Combat veteran brewing beer to help comrades

A couple of months ago Ryan Preston came up with the idea to brew a beer for veterans and have a portion of the proceeds go to the Veterans Association Food Bank.

He approached staff at Cold Garden who liked the idea. He talked about his venture with a number of friends and business colleagues who got on board by pledging to match donations. Now Preston is looking at a donation of close to $12,000.

"The fact that this went from something that I thought might be like a little $500 donation, we're jumping up in some cash and it's going to be an amazing presentation," he said.

Blake Belding is the co-founder, co-owner and head of production at Cold Garden.

"I heard his story (and) I agreed to do it," said Belding. "I just didn't expect it was going to get this big and I said yeah let's go for it and now it's this huge thing so I'm really stoked, I think we'll make it an annual thing."

Belding said the veterans beer is already brewing and should be ready for tasting the first week in November. He's made a production batch of 2000 pints.

"We kind of wanted something really approachable, that was easy to drink, but also that was like really delicious and was worthy of the cause so we settled on just a classic lager with a little bit of a malty base to it."

Belding said lagers are notoriously difficult to make because they take a little longer than ales.

"So that was our like testament," said Belding. "We're putting in the effort on this one and we know that it'll be something that everybody enjoys and it's something that will sell quickly so that the proceeds can get into the food bank's hands."

Preston served in the Second Battalion with the Princess Patricia's Canadian Light Infantry from 2002-07. He was part of Canada's first mission to Afghanistan in 2006.

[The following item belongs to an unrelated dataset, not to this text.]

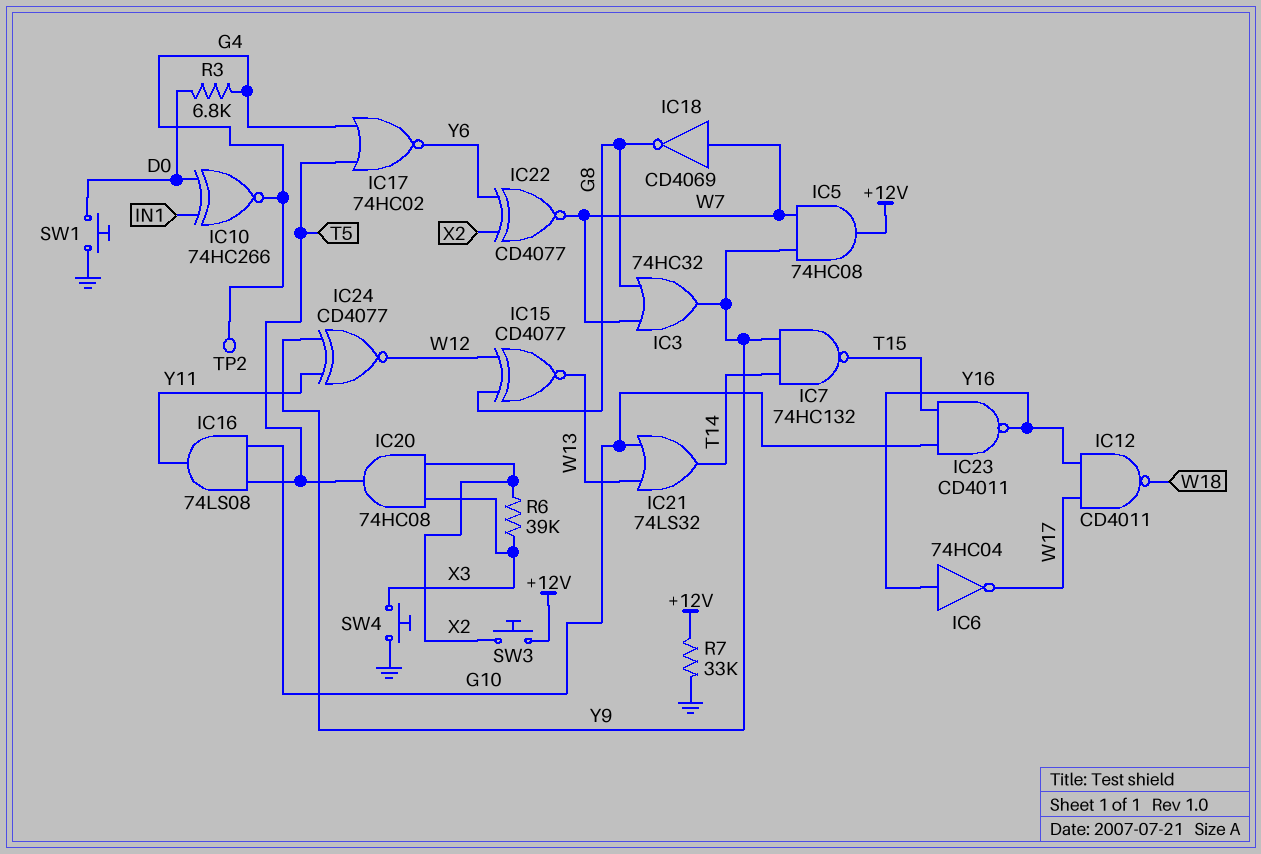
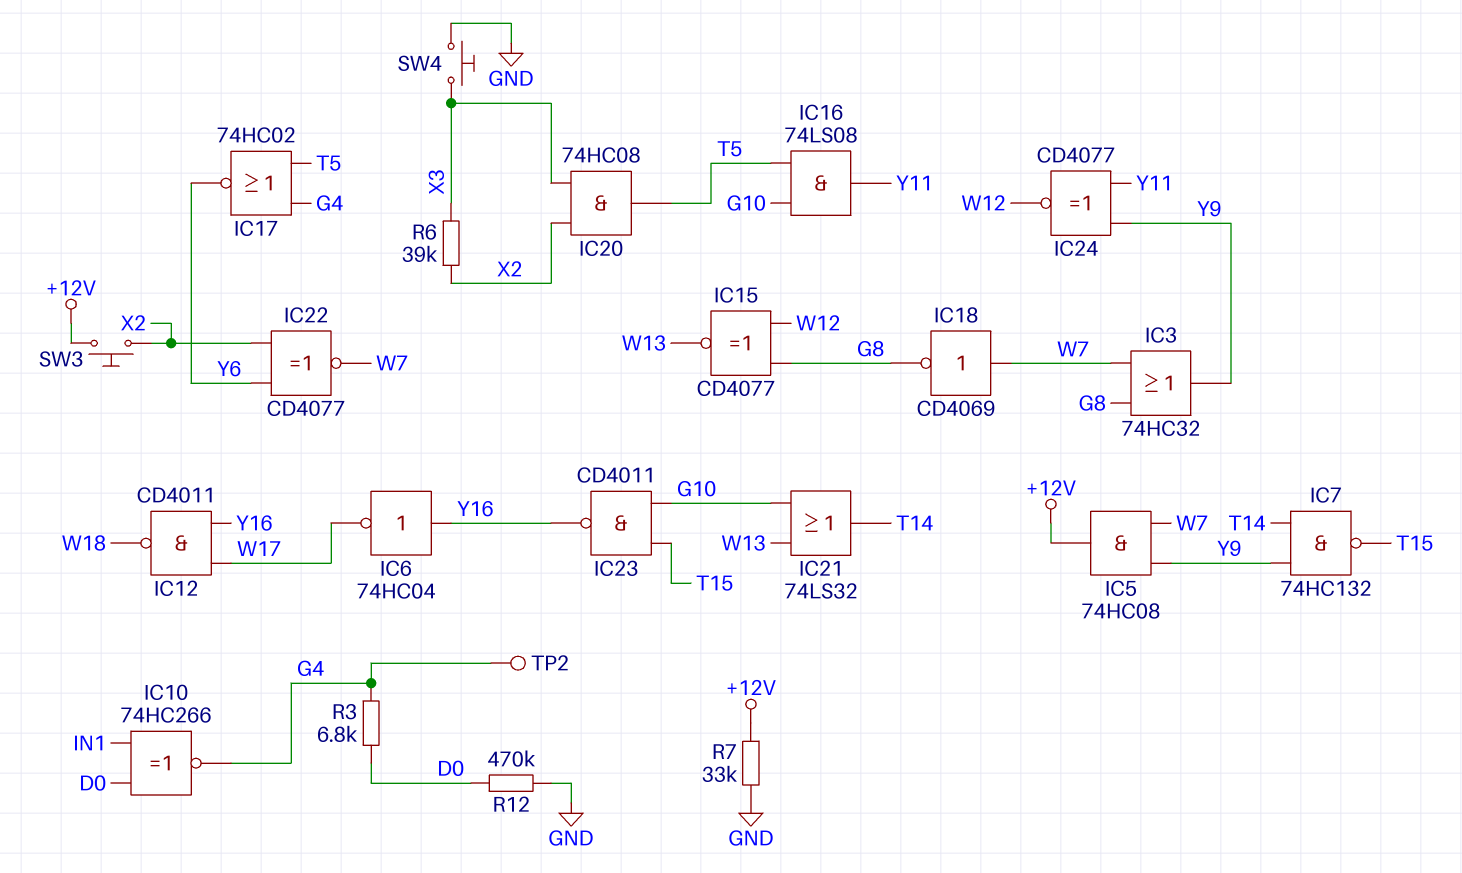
R12: none -> 470k (D0, GND)
SW1: button (D0, GND) -> none

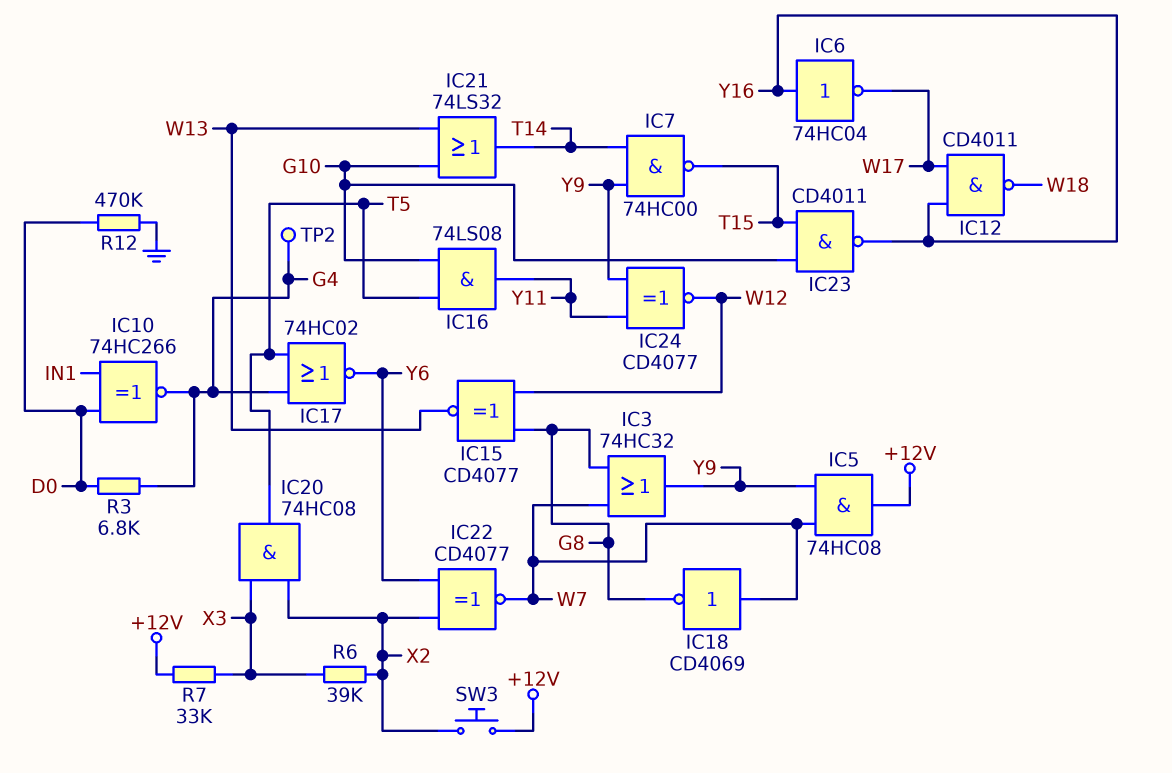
IC7: NAND 74HC132 (in T14, in Y9, out T15) -> NAND 74HC00 (in T14, in Y9, out T15)
R7: 33k (+12V, GND) -> 33k (+12V, X3)
SW4: button (GND, X3) -> none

"The whole Afghanistan mission right now that's crumbled, has really hit not only myself but I know a lot of my other comrades and veterans," he said.

Preston has a good support group around him and sought help when his military career ended. He hasn't had to use the Veterans Association Food Bank but knows it's a valuable service to those who need it. Now he wants to give back.

"It's very important," said Preston. "I mean I served for reason, I wanted to serve my country, I'm out and I want to continue serving."

Charles Redeker, the operations manager at the Veterans Association Food Bank, said the association just registered its 500th client with the youngest being just 26 years old. Redeker said it takes a lot for a veteran to admit they need help and once they're in the door to pick up some food, they have access to a number of programs to help them.

Redeker said he was thankful for Preston's efforts.

"It's tremendous," he said. 'You know aside from it being donation revenue coming in it's the support of the community to what we're doing, there's companies and people in the community that believe in what we're doing and the assistance that we're providing veterans."